The first morning we excitedly walked down the jetty on the doorstep (almost literally) of our bungalow. The water was exceptionally clear, and we could see corals, blue starfish, bannerfish, angel fish, squid and more. This was walking along the jetty! We could not imagine what the snorkeling or scuba would be like. We were not disappointed. The coral was vibrant and the range of fish and number of them was phenomenal. Lionfish, giant pufferfish, black-tipped reef sharks, turtles, giant Napolean wrasse, parrot fish, unicorn fish, and fields and fields of colorful coral all within ten minutes of snorkeling near the jetty. The snorkeling alone beat my previous scuba experiences!
We were lucky with the weather as before we arrived it had been raining pretty solidly for a few days, it's the start of the rainy season, but our first day was glorious. The paradisical vision of fluffy white sand, deserted island beaches, and crystal clear water was wholly accurate. People often say "the sea was as warm as bath water", but in this case it was sometimes hotter than you'd probably want bathwater, and I found myself searching for a cold patch to faciliate cooling off. The bad weather on Monday did have one positive, the clouds led to an absolutely great sunset from the beach on Kri near our homestay:
We really liked it a lot here. The islands still have that yet to be spoiled feel to them.I think this is partly because there are so many little islands that maybe the tourists spread out over them, and you can feel like you have your own little desert island if you choose wisely.
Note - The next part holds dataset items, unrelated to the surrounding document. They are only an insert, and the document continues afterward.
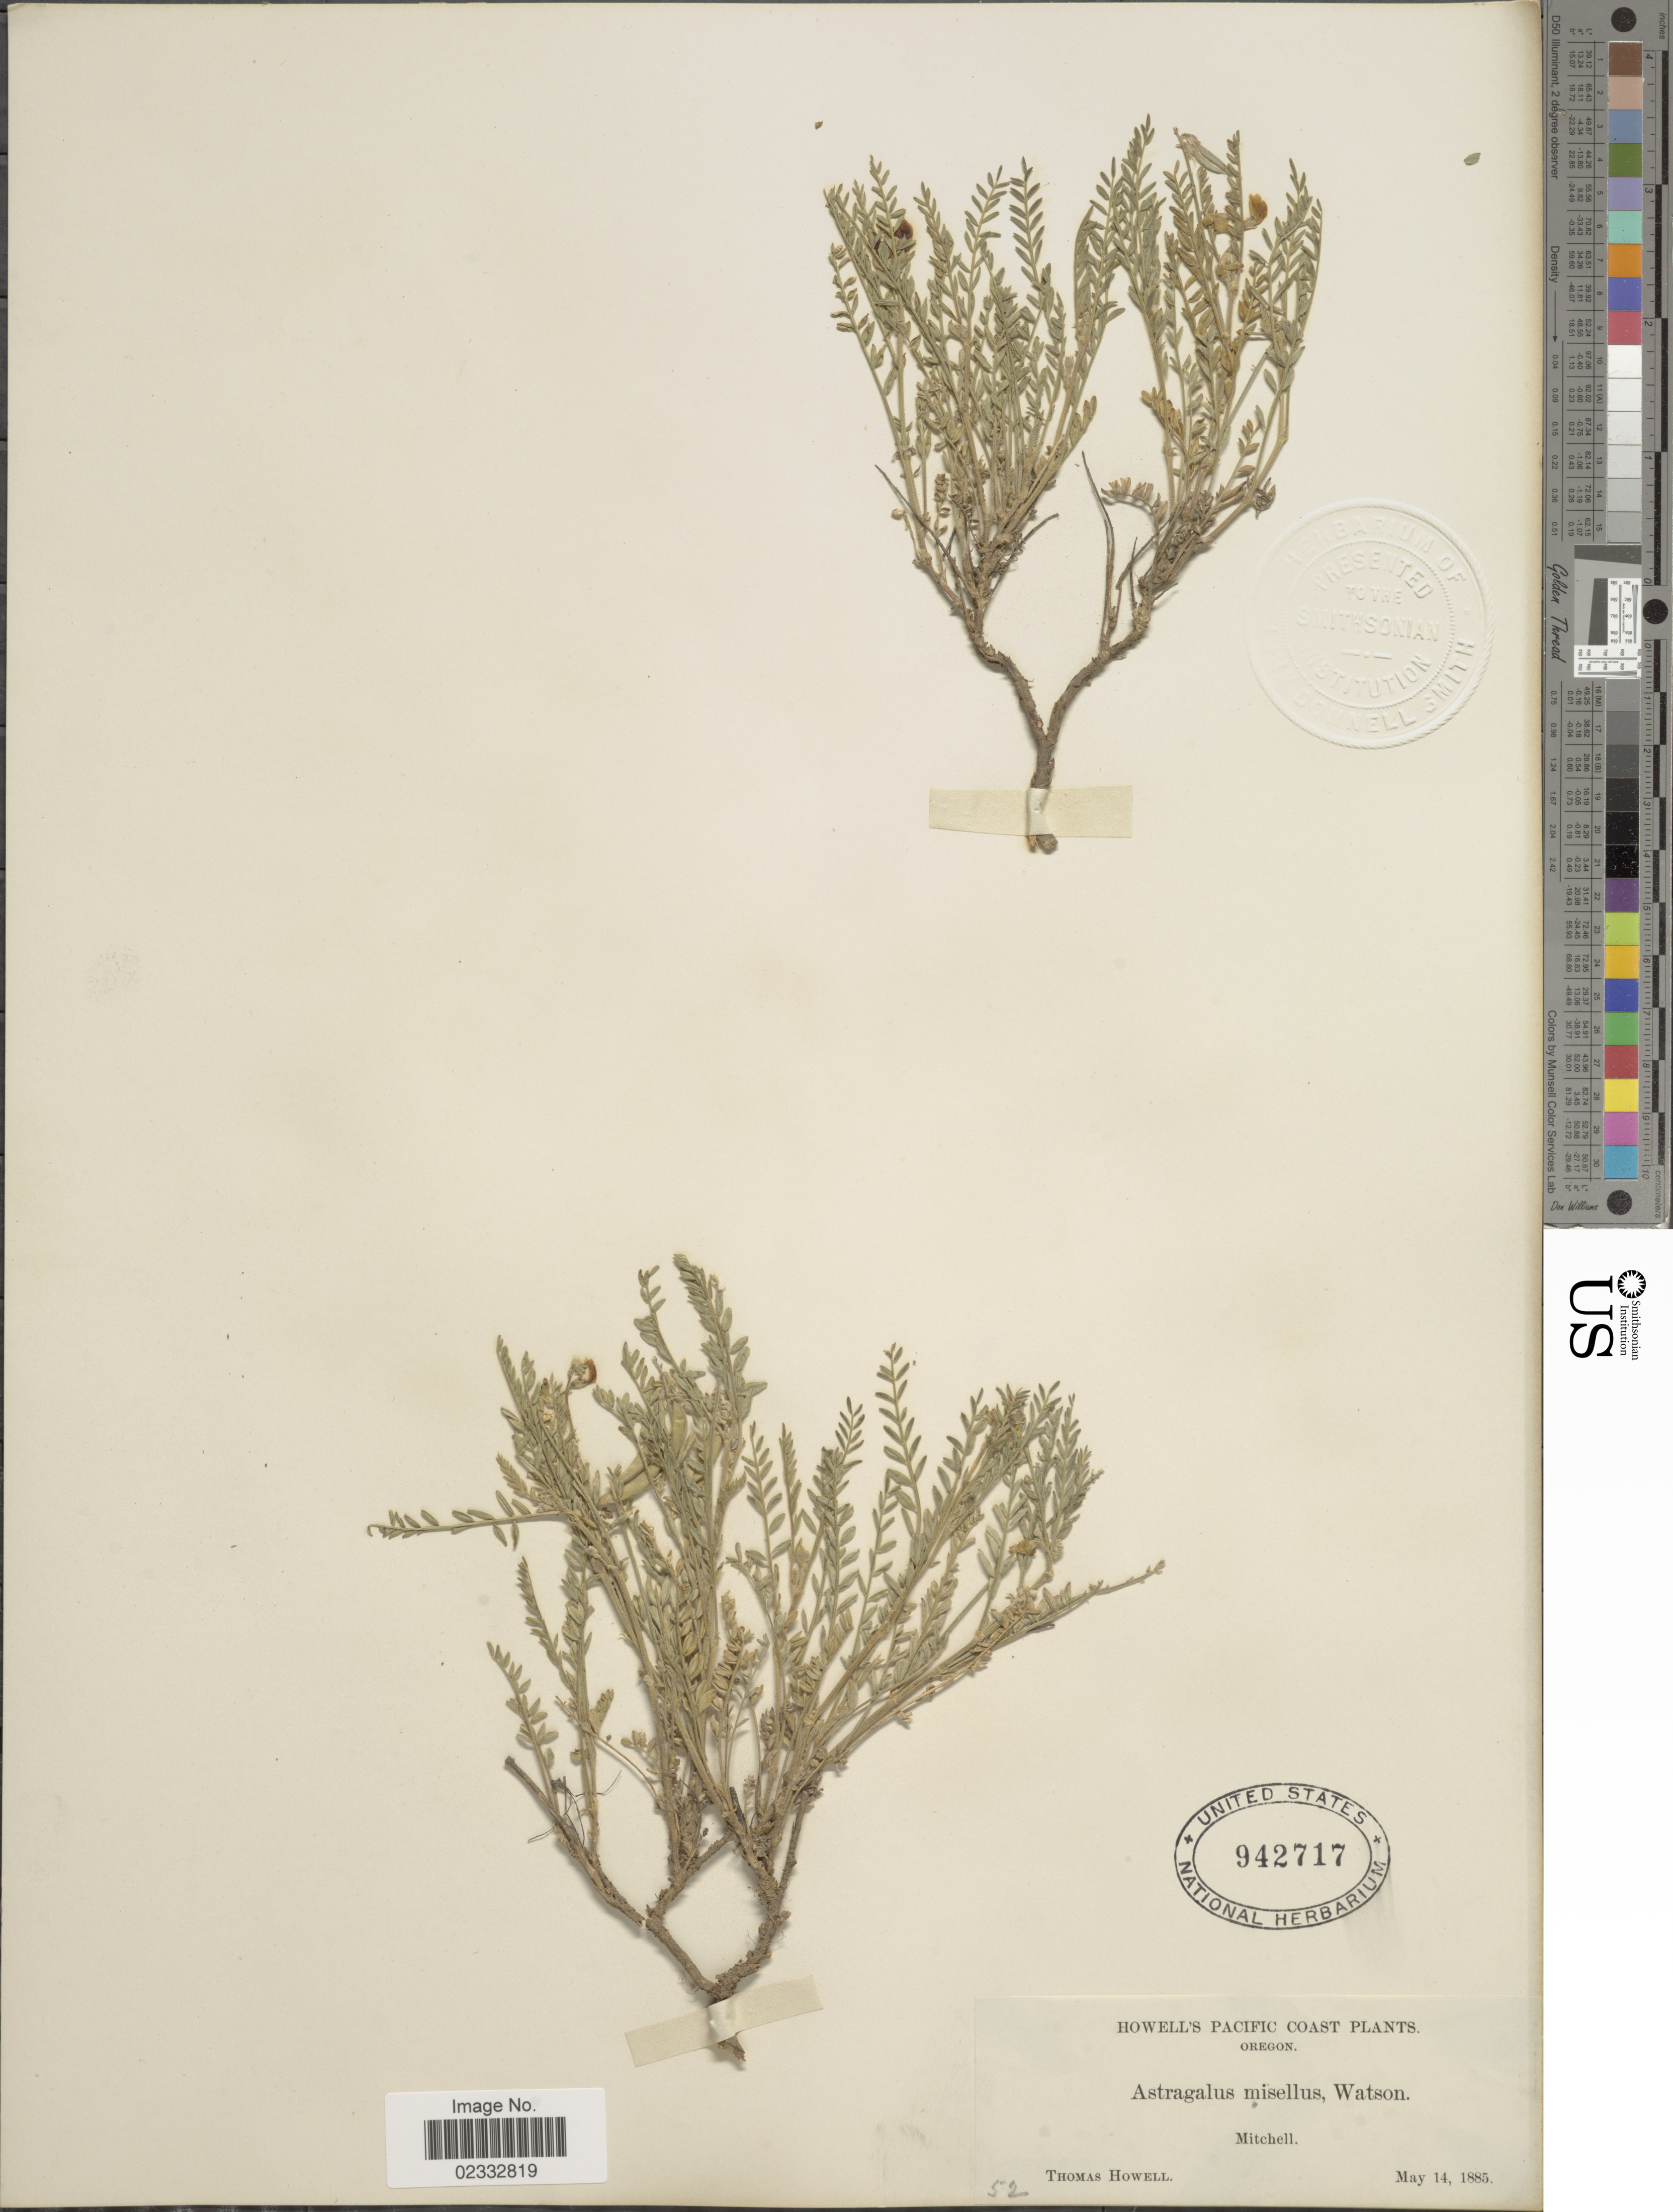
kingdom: Plantae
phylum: Tracheophyta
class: Magnoliopsida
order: Fabales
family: Fabaceae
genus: Astragalus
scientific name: Astragalus misellus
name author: S. Watson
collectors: T. Howell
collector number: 52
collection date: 1885-05-14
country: United States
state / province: Oregon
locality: Howell's Pacific Coast Plains, Mtchell. [unsure placement]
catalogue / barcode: US 942717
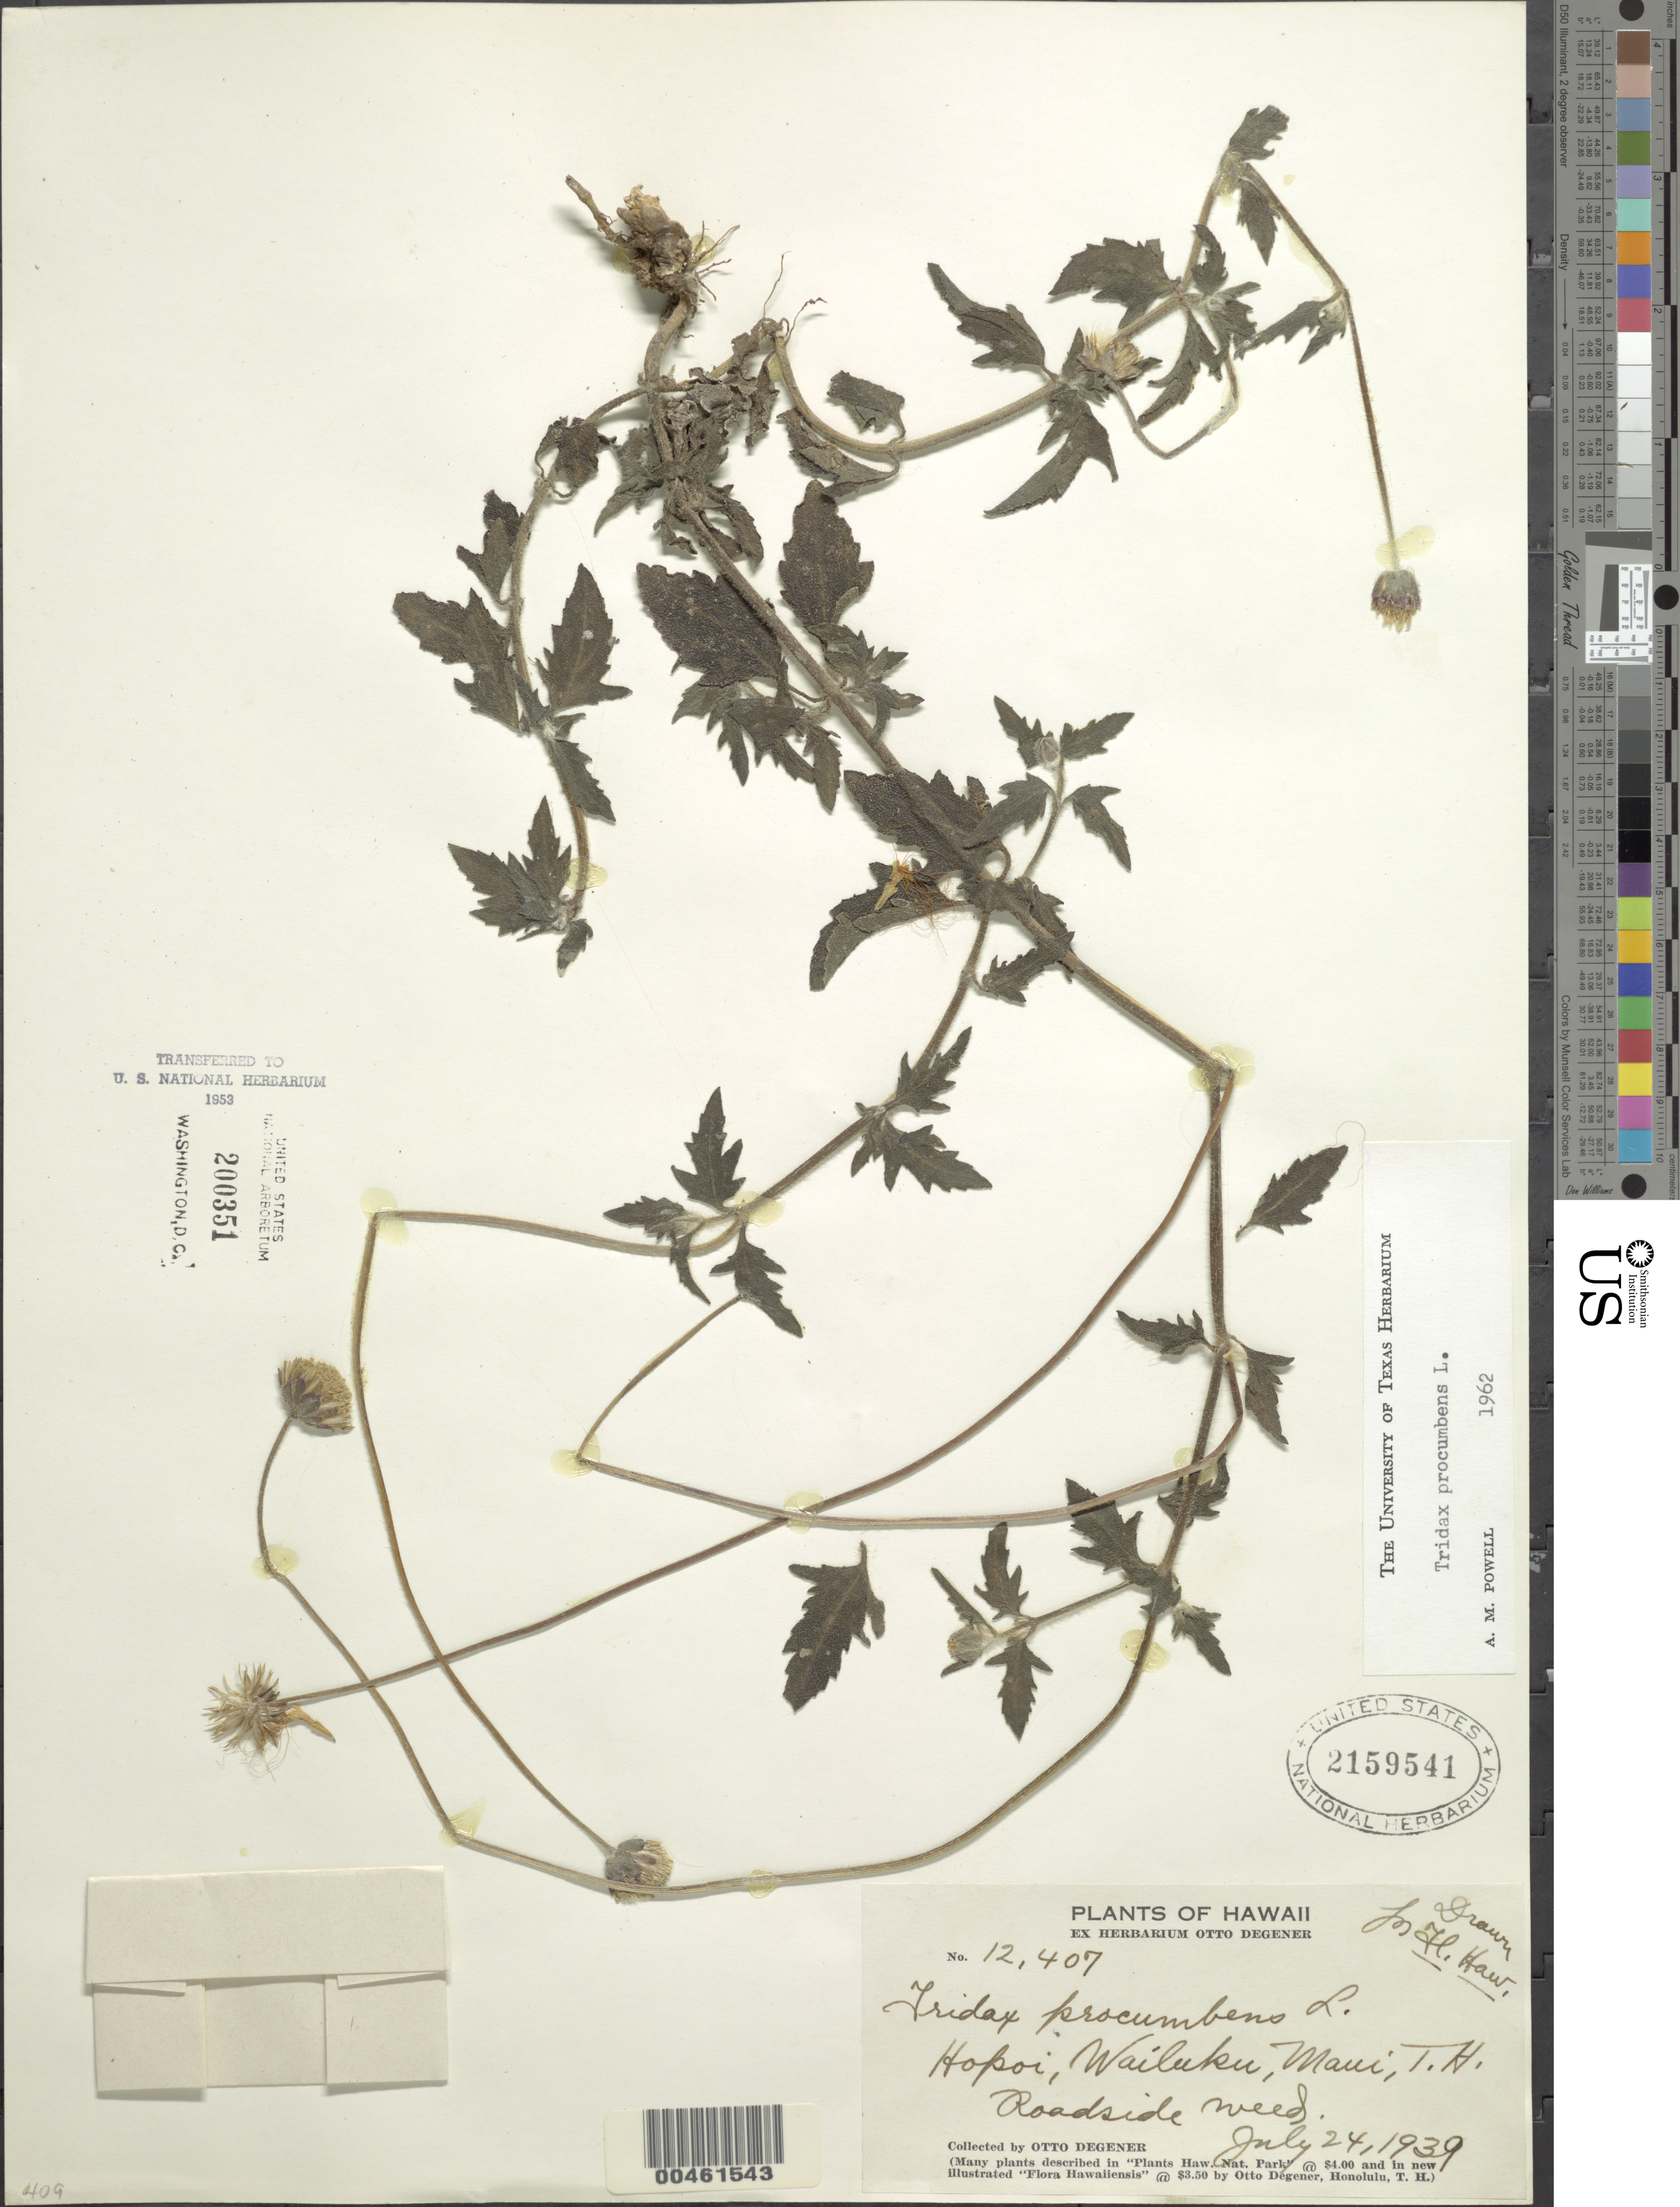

Also this is really a diving mecca, so most people are out on boats, not walking or enjoying the beaches too much, which adds to the deserted feel.
When you google image 'Raja Ampat' the postcard picture is that of many kursts hemmed with turquoise waters strewn throughout the ocean. The picture you saw was probably taken in Wayag, which to put it bluntly, is a right pain to get to, not to mention extremely expensive. Lots of backpackers instead opt for Fam or Piaynemo, which provide the same picture postcard view, but on a slightly smaller scale, and which is nearby and (relatively) cheap to get to.
A group of 6 from the homestay wanted to do this, so we arranged a trip encorporating some diving along the way. Being fairly inexperienced scuba divers, we were a little worried about not going with PADI, but Robin (Rubin??) from the Wobbegong dive shop at the Koranu Fyak resort seemed pretty good and patient. Admittedly the equipement is a little worn, so if you have the means to do so then bringing your own gear wouldn't be a bad idea. The trip cost us 1,550,000Rp per person in total including the trip to the viewpoint on Fam island, a stopover for lunch on Arborek island, a dive at the Melissa's garden site and finally a dive at Manta Sandy, a known Manta Ray cleaning station. Annoyingly the Manta were not to be seen that day, but the Melissa's garden site was stunningly beautiful, and we were not dissappointed. There are homestays on Arborek, and the island looks very pleasent, much smaller again than even Kri, but there is a tiny shop or two and even a church. The sands look very white and inviting and you'd be close to a couple of good dive sites. We stuck with Kri for the duration of our stay, so I can't comment on the quality of the homestays on Arborek.